Document passage:
....................

Around five months ago, I left Australia for Japan. I never intended to live permanently in Australia again.
Ever since I was a child, I was always disappointed by my country. I lived most of my childhood immersed in books, which are still, for me, the most important objects in the world. It disappointed me that none of the authors I loved were from Australia: not Alfred Bestall (of the Rupert books), not Enid Blyton or Tolkien. As a teenager, I felt the separation from the culture of the American fantasy and science-fiction authors who inspired me, and later I was away from all the literary writers and philosophers from the Northern Hemisphere whose work preoccupied me at university. I felt let down, too, by Australia’s dry landscape, compared to the mountains, the lush forests and snowbound winters of England and North America, that I knew from fiction and from film and television. And as it neared time for me to enter working life, I felt that there weren’t any opportunities for work that interested me in Australia. Not any at all.
As Yoda said of Luke Skywalker, so one might say of me:
All his life he has looked away… to the future, to the horizon. Never his mind on where he was.
This is not the way I wanted to be my whole life.

....................

Entries in the collection:
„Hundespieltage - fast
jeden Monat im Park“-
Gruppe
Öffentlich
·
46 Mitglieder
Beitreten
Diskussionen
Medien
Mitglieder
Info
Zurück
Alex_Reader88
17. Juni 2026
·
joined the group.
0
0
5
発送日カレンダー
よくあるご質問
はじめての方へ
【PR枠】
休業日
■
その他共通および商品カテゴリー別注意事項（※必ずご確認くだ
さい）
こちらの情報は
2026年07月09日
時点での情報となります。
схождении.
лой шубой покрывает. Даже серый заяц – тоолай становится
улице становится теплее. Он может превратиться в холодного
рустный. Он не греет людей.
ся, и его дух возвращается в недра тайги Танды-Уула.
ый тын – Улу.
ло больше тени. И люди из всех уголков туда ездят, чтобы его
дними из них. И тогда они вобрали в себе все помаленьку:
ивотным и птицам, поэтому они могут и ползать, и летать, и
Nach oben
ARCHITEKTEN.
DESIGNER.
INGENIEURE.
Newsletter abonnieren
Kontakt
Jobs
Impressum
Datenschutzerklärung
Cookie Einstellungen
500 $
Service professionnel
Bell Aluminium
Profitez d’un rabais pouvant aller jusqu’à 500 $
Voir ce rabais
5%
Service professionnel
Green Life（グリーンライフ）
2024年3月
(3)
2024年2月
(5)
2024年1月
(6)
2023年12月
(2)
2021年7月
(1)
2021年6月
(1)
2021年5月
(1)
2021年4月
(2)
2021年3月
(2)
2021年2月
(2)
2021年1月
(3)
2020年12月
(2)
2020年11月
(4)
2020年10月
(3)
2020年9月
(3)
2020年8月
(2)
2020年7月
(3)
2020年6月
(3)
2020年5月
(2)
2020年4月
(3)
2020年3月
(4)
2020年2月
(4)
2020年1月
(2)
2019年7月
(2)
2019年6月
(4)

....................

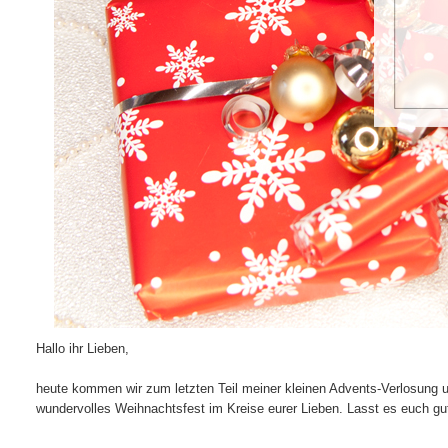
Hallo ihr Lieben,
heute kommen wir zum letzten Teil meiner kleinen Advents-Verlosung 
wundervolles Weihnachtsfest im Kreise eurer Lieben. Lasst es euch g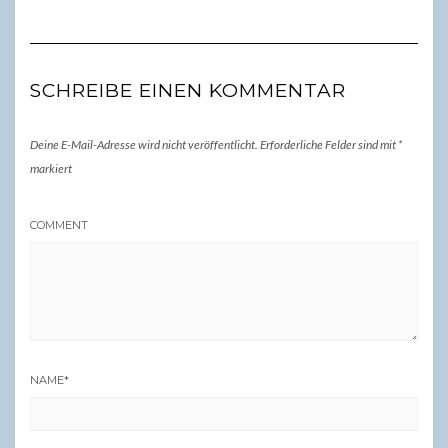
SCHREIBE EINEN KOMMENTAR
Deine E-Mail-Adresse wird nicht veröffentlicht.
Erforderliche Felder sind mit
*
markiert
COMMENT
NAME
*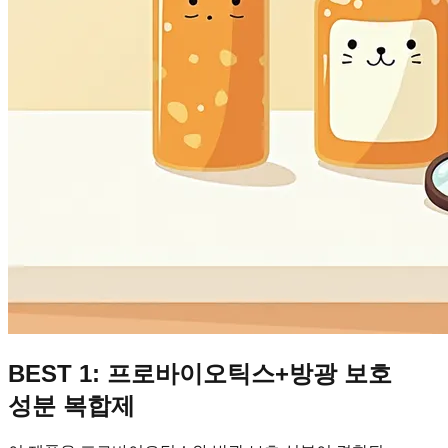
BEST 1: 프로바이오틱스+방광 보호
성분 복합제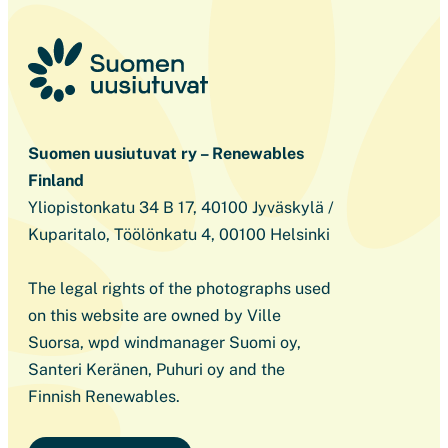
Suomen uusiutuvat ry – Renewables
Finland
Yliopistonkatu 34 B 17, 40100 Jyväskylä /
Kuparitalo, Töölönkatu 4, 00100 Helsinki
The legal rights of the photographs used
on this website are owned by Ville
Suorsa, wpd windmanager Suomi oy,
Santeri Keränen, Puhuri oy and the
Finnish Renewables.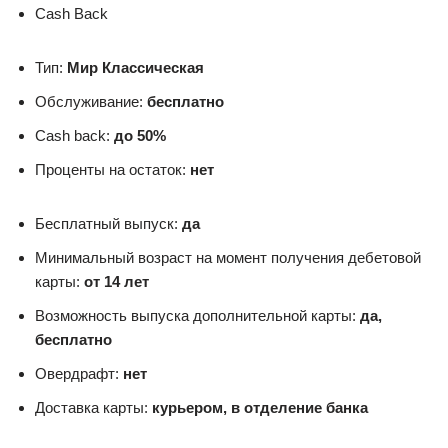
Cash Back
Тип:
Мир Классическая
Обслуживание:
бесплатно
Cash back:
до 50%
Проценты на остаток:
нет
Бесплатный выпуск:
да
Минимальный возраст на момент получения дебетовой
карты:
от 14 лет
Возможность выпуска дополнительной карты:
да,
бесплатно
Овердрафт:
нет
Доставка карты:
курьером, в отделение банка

....................

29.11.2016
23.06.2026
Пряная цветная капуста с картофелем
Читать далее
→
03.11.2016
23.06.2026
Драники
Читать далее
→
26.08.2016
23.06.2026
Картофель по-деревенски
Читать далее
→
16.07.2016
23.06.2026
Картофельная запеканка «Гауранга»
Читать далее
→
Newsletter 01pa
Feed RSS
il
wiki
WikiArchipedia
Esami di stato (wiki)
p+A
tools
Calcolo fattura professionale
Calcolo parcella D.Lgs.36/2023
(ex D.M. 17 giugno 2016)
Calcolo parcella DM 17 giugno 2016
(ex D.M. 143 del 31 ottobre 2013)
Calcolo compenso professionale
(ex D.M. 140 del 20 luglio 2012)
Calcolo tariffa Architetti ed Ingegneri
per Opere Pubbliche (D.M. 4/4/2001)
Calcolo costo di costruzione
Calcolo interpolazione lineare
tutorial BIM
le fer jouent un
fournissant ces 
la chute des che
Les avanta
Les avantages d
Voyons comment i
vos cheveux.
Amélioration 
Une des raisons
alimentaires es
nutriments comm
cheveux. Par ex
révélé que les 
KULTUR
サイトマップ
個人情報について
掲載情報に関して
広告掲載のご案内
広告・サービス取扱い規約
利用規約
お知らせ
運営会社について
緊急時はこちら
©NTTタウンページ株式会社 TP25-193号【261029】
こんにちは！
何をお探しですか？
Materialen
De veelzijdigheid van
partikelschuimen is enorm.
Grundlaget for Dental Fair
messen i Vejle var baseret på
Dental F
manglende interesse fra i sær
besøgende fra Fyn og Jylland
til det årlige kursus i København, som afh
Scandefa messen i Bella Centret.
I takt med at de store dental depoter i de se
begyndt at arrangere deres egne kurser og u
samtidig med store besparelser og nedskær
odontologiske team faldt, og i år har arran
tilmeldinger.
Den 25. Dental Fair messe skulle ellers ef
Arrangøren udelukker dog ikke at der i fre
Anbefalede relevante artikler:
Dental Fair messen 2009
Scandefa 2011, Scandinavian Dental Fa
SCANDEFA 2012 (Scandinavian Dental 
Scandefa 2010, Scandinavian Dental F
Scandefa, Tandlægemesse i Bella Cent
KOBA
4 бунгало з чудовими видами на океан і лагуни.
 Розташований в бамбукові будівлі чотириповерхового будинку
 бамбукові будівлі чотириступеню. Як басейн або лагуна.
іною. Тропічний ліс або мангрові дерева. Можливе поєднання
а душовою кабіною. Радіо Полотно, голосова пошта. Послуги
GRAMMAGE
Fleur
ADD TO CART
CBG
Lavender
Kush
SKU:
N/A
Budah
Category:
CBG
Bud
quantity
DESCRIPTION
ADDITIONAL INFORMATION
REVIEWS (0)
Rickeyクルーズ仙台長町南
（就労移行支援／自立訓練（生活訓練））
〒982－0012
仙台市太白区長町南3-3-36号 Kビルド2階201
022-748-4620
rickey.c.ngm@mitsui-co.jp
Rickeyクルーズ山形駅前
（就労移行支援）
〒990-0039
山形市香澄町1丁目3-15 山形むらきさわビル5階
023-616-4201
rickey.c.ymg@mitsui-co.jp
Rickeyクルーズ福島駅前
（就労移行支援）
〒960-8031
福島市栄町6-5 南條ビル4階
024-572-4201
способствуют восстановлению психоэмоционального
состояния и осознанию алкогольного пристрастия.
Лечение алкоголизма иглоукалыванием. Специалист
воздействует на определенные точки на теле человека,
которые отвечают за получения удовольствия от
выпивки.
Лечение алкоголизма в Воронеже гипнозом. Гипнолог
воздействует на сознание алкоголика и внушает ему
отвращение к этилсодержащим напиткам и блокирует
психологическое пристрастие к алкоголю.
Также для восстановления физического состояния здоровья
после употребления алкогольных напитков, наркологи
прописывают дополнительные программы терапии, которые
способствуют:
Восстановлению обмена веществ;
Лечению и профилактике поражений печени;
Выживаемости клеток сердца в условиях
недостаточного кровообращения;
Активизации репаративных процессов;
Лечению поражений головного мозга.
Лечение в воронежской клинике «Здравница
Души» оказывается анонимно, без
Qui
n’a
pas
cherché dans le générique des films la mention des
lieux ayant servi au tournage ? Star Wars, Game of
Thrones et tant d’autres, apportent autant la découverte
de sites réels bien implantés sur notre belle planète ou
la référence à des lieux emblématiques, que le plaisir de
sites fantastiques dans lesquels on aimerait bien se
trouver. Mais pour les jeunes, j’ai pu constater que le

....................

Work order 1: Give the passage of the essay on leaving Australia from "As Yoda said" up to and including "my whole life." again, swapping "horizon" for "distance".
Work order 2: Pick up the essay on leaving Australia for Japan after its last sentence and carry it forward.

Exercise response 1:
As Yoda said of Luke Skywalker, so one might say of me:
All his life he has looked away… to the future, to the distance. Never his mind on where he was.
This is not the way I wanted to be my whole life.

Exercise response 2:
For a long time I’d thought of leaving. It’d stopped me from working out issues in my first relationship, which lasted six years. I always figured I’d have a way out. And I always figured it’d be pointless to start something new if I’d be gone in months, a year, two years…
Through university, I was fascinated by Japan. It seemed a place where I might be able to carve some kind of life, as a valued outsider. I applied for a job on the JET Programme in 2002, but failed. The following year I got a place after having been put on a waitlist, but I turned it down, partly because I was infatuated with a woman in Melbourne, partly because I was disappointed by the calibre of the applicants who’d been accepted before me. I felt I was better than them, and felt bitter about having been passed over.
Finally, in 2005, I made it here. Japan has been nothing of what I thought it might be. It’s a beautiful country in parts, but Tokyo and Osaka can be dirty and ugly, and they literally stink, thanks to sewage vents placed in major pedestrian areas. The work culture is unforgiving, and makes most lives and people dull. The creativity seen in Japanese anime, manga and videogames is not an expression of joy in life, but an escape from drab reality. The quiet and charm of traditional Japanese culture is something largely lost in the past.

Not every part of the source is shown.